Veteran alcoholics will recognise the siren voice of temptation in this anecdote — the seemingly reason-able excuse, the calm assurance that if you fall off the wagon you can clamber straight back on. Breathtaking naivety.

So the evening came and the wine turned out to be nothing special. Five-pound plonk from Sainsbury’s. But by then I’d already given myself permission to break the pledge so I just sat there drinking glass after glass, feeling both wretched and liberated at the same time. And that was it, of course. I started drinking again. Experiment over. Make mine a double.


Five weeks of sobriety was progress on the previous year. On New Year’s Eve 2014, I resolved to stop drinking for as long as I could but made an exception for 1 January. This was partly because we were having friends over for lunch and partly because I’d been given a good bottle of Meursault for Christmas. I reasoned that I wouldn’t stand a chance if that bloody bottle was sitting on my wine rack, winking at me night after night. No, better to drink it on New Year’s Day and then take the pledge.

Needless to say, when I’d drained the last drop before the first guest had arrived, I threw my arms up in resignation and thought: ‘That’s it. I’ve started drinking again.’ My abstinence had lasted all of 12 hours.

What can I do to strengthen my resolve? I’ve heard about these pills you can take that make you vomit every time you so much as smell alcohol, but that might make working at The Spectator difficult. In any case, that would only work if your will-power is stronger first thing in the morning, when you take the pills, than first thing in the evening, when you want a drink. Not sure that’s true in my case. Some ‘special occasion’ or other would furnish me with an excuse for not taking the pills, even at 7 a.m. after a run and a cold shower.

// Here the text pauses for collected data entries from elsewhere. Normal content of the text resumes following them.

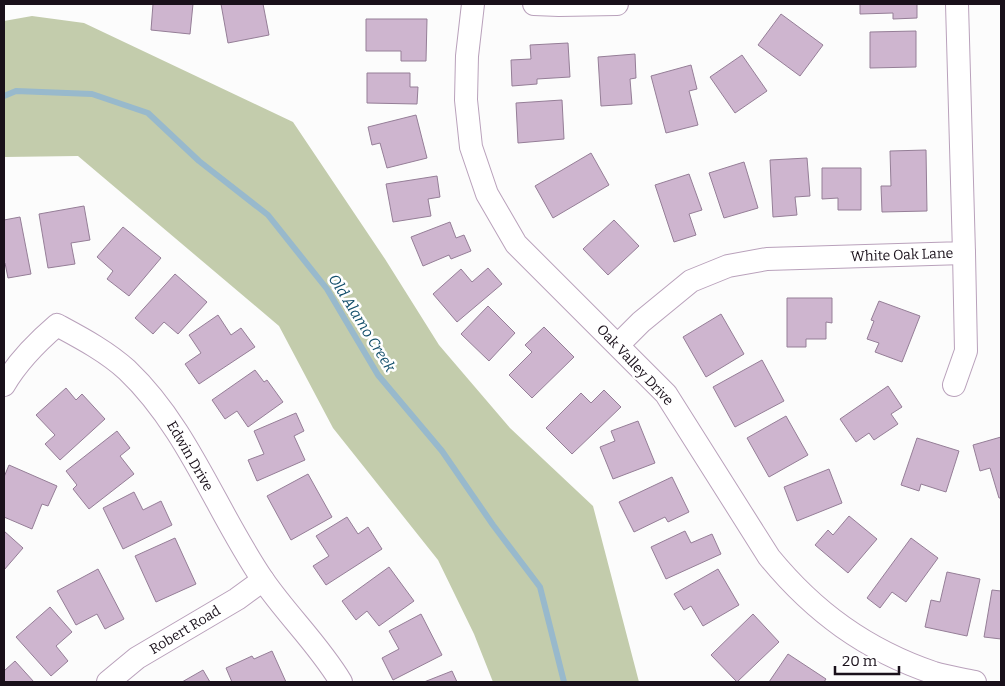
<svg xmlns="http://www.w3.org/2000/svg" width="1005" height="686" font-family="Bitter,serif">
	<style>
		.forest { fill: #c3ccac }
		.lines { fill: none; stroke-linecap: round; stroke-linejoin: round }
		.stream { stroke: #98b9cc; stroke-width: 6 }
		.building { fill: #ceb5cf; stroke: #957e97 }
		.minor-casing { stroke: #b9a1bb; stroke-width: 24 }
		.minor { stroke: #fff; stroke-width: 22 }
		.labels { text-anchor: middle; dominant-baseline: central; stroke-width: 5; stroke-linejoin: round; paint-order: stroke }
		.street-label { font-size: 14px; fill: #19101a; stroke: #fff }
		.water-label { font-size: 15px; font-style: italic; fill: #124e6a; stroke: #fff }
	</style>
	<rect width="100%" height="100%" fill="#fcfcfc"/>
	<polygon class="forest" points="32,16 84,23 293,122 385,259 439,345 510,428 593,506 639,682 493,682 474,634 438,560 333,428 279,326 78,156 4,157 4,21"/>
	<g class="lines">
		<polyline class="stream" points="4,96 16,91 92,94 148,113 199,161 268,215 327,289 378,375 442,451 493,525 540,587 564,682"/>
	</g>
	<g class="building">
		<polygon points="153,4 193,4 190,34 151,30"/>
		<polygon points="221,4 263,4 269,35 228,43"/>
		<polygon points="860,4 917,4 917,18 893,19 893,13 860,14"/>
		<polygon points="781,14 823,45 800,76 758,45"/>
		<polygon points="366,19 427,19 426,61 401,61 401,51 366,51"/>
		<polygon points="916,31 916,67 870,68 870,32"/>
		<polygon points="568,43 570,77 537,79 537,84 512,86 511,60 531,59 530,45"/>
		<polygon points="635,54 636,78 630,79 632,104 601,106 598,57"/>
		<polygon points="742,55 767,91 735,113 710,77"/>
		<polygon points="691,65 697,89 689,91 698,125 666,133 651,76"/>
		<polygon points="367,73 410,73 410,87 418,87 417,104 367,103"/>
		<polygon points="562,100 564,139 518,143 516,103"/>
		<polygon points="416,115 427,158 387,168 380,143 372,145 368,127"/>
		<polygon points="926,150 927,211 882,212 881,186 891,186 890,151"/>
		<polygon points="591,153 609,185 553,218 535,186"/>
		<polygon points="807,158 810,196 795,197 797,215 773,217 770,160"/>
		<polygon points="744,162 758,208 724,218 709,173"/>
		<polygon points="822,168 861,168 861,210 838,210 838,198 822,199"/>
		<polygon points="689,174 702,210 689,214 696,235 674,242 655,185"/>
		<polygon points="437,176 440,197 428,199 431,216 393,222 386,184"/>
		<polygon points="84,206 90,240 71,243 75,264 48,268 39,214"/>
		<polygon points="20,217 31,274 8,278 5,263 4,263 4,220"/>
		<polygon points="614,220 639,246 608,275 583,249"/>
		<polygon points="450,222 456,238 464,235 471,251 451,259 449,255 423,266 411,237"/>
		<polygon points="123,227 161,258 129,296 107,279 113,271 97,257"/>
		<polygon points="488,268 502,284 457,322 433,294 461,269 472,282"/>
		<polygon points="175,274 207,302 178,334 164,322 153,334 135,318"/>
		<polygon points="787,298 832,298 832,323 826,322 826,339 806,339 806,347 787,347"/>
		<polygon points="879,301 920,316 902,362 875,352 879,343 867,339 874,321 871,320"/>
		<polygon points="488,306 515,333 489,361 461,334"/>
		<polygon points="721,314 744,354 706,377 683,337"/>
		<polygon points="218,315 231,335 241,328 255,347 199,384 185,364 201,353 189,335"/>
		<polygon points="544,327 574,357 532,398 509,375 532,352 525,345"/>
		<polygon points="762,360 784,401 735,427 713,387"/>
		<polygon points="255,370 264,382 267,380 283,402 248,427 237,411 225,419 212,400"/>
		<polygon points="888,386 902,407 891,414 898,424 874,440 869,433 856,442 840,419"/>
		<polygon points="66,388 76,400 82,394 105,419 60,460 45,444 55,435 36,415"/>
		<polygon points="604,390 621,407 572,454 546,428 581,393 591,403"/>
		<polygon points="296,413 304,431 294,436 305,460 257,481 248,460 264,454 254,431"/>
		<polygon points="786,416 808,455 769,477 747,438"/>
		<polygon points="638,421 655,463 613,479 600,447 615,441 611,431"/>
		<polygon points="117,431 130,448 120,456 134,474 89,509 73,489 77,485 66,471"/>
		<polygon points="1001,437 1001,498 999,498 990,468 980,471 973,445"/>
		<polygon points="917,438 959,451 946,492 921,484 919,491 901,485"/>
		<polygon points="9,465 57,486 48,506 42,504 32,529 4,517 4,477"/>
		<polygon points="829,469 842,503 797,521 784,487"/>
		<polygon points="308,474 332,517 291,540 267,496"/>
		<polygon points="672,477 689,512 668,522 665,517 634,532 619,502"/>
		<polygon points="134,492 143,510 161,501 172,525 123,549 103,508"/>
		<polygon points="849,516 877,539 848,573 815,545 828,530 833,535"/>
		<polygon points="347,517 358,534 368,527 382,549 326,585 313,566 329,556 316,536"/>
		<polygon points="4,531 23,548 4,570"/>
		<polygon points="685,531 691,543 712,534 721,554 666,579 651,547"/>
		<polygon points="175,538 196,584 156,602 135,556"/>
		<polygon points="911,538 938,558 906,602 892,592 880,608 867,598"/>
		<polygon points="389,567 414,601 379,626 367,611 356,620 342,601"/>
		<polygon points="98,569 124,619 105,629 97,614 76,625 57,591"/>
		<polygon points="718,569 739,605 703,626 691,606 684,610 674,594"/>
		<polygon points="947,572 980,579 967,636 925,627 931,600 940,602"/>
		<polygon points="992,590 1001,591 1001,639 984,637"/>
		<polygon points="50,607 72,632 56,646 68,661 51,676 16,637"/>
		<polygon points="421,614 442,655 393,680 382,658 399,649 389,631"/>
		<polygon points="753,614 779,642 737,682 711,655"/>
		<polygon points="272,651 286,682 232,682 226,668 252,656 254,659"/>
		<polygon points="788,654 826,679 824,682 769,682"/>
		<polygon points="15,661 34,682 4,682 4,671"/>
		<polygon points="203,670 210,682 182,682"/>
		<polygon points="452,671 457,682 424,682"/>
	</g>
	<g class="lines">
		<defs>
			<g id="minor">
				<path d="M473,4l-6,52 -1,44 5,47 16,47 29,50 150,150 103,163c45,55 97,93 165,116 13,4 28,6 41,9"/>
				<polyline points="534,4 559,5 617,4"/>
				<polyline points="618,345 641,322 691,281 728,266 767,259 964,253 957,4"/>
				<path d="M4,385c14,-24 32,-42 53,-60 24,13 49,26 70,45 61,58 89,141 136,210 24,35 56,65 78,102"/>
				<polyline points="954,385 966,351 964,253"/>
				<polyline points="108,682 137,658 237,599 263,580"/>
			</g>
		</defs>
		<use href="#minor" class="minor-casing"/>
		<use href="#minor" class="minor"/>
	</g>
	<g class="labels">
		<g class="street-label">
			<text transform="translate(902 255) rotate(-2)">White Oak Lane</text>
			<text transform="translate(635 365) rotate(47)">Oak Valley Drive</text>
			<text transform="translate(190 456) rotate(60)">Edwin Drive</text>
			<text transform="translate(185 630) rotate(-31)">Robert Road</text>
		</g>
		<g class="water-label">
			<text transform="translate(362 323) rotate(58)">Old Alamo Creek</text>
		</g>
	</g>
	<rect width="1005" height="686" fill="none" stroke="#19101a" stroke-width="10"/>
	<path d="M835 666v8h64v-8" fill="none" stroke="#19101a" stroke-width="2.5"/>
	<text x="842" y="666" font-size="15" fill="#19101a" stroke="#ffffff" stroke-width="4" paint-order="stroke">20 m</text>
</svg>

Some people reading this will chuckle with self-recognition, while others will think: ‘Christ, this guy’s got a problem.’ I used to think all references to ‘personality type’ and ‘genetic predisposition’ when it came to addiction were bullshit and it basically came down to how much self-control you had. The Peter Hitchens line. But as I get older and my self-control deteriorates, I’m coming round to the more forgiving view. Some people just seem more susceptible to alcoholism than others.

Self-control certainly helps when it comes to not succumbing, but I have plenty of friends who don’t have to exercise any restraint at all. They can take it or leave it. It’s as if they have something missing from their brains, although the truth is that it’s me who’s defective.

I fear I’ve passed on this curse to Freddie, my nine-year-old. He seems to genuinely love the whole ritual surrounding the nightly bottle of Chablis, from pulling the cork to sticking the next day’s bottle in the fridge. He’s so helpful, Caroline and I call him ‘the wine elf’. He’s either got the rogue alcohol gene or he’s a born sommelier. Then again, that may not be an either/or thing.

One reason I vow to abstain at the beginning of each year is that I’m bored with the whole psychodrama. Constantly fighting my own alcoholism, forcing myself to stop after the first bottle is finished every night, is boring. Better to just stop altogether. But this just raises the stakes rather than settling the matter. I realise I’m locked into this endless cycle, spinning round on different wheels.

Maybe the solution is to embrace it. I’d be homeless in four weeks, dead in 12. Happy New Year.